By J. Amy Dillard, Associate Professor of Law, University of Baltimore School of Law
This morning, the U.S. Supreme Court will hear two cases that address whether the sniff of a dog constitutes a search of a home under the Fourth Amendment and whether a trained drug-sniffing dog’s “alert” gives probable cause for a warrantless search of a vehicle.
Where citizens have very low expectations of privacy like the exterior of luggage in an airport terminal, the Court has held that the warrantless sniff of a dog does not violate the Fourth Amendment. But in Florida v.

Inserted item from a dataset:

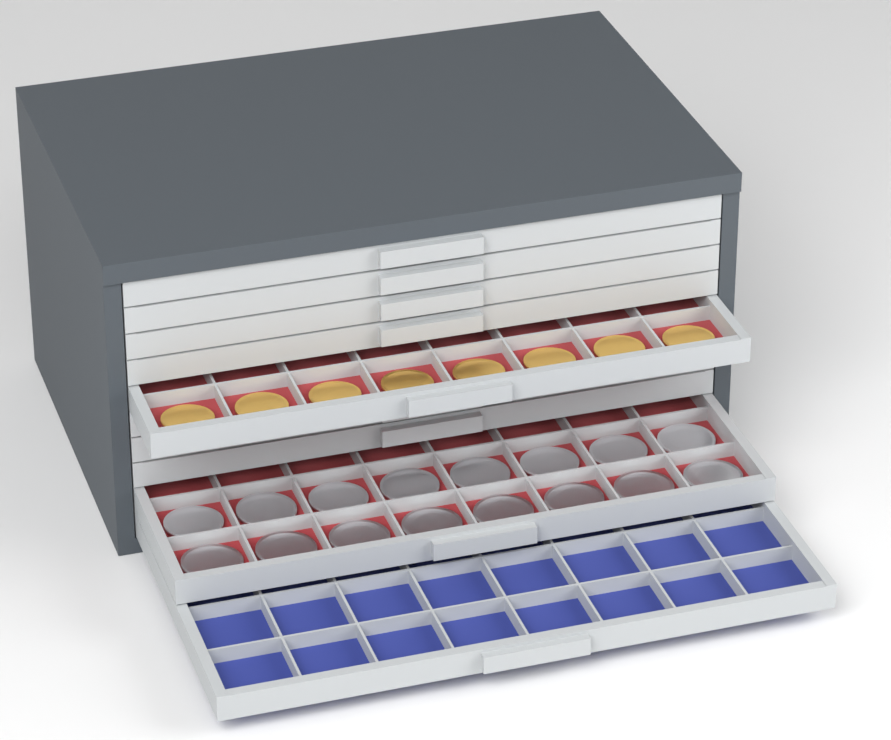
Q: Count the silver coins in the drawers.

Jardines, a trained police dog, without a warrant, sniffed the front porch and door of a home, where the occupant’s Fourth Amendment privacy interests were at her strongest; he alerted that drugs were within the home by sitting down at the front door. Based on the dog’s alert, police obtained a warrant to search the home and found marijuana plants. At issue in Jardines is whether the defendant had a Fourth Amendment interest in protecting the exterior of her home from a sniffing dog. In Florida v. Harris, the Court must address the reliability of a trained drug-sniffing dog and determine what evidence the government must offer of that reliability when the dog provides the fundamental piece of evidence supporting probable cause to justify a warrantless search of a vehicle. In Harris,a police officer responded to an alert by a trained police dog on the exterior handle of a vehicle and, relying on that dog’s alert, entered the vehicle without a warrant and seized drug contraband.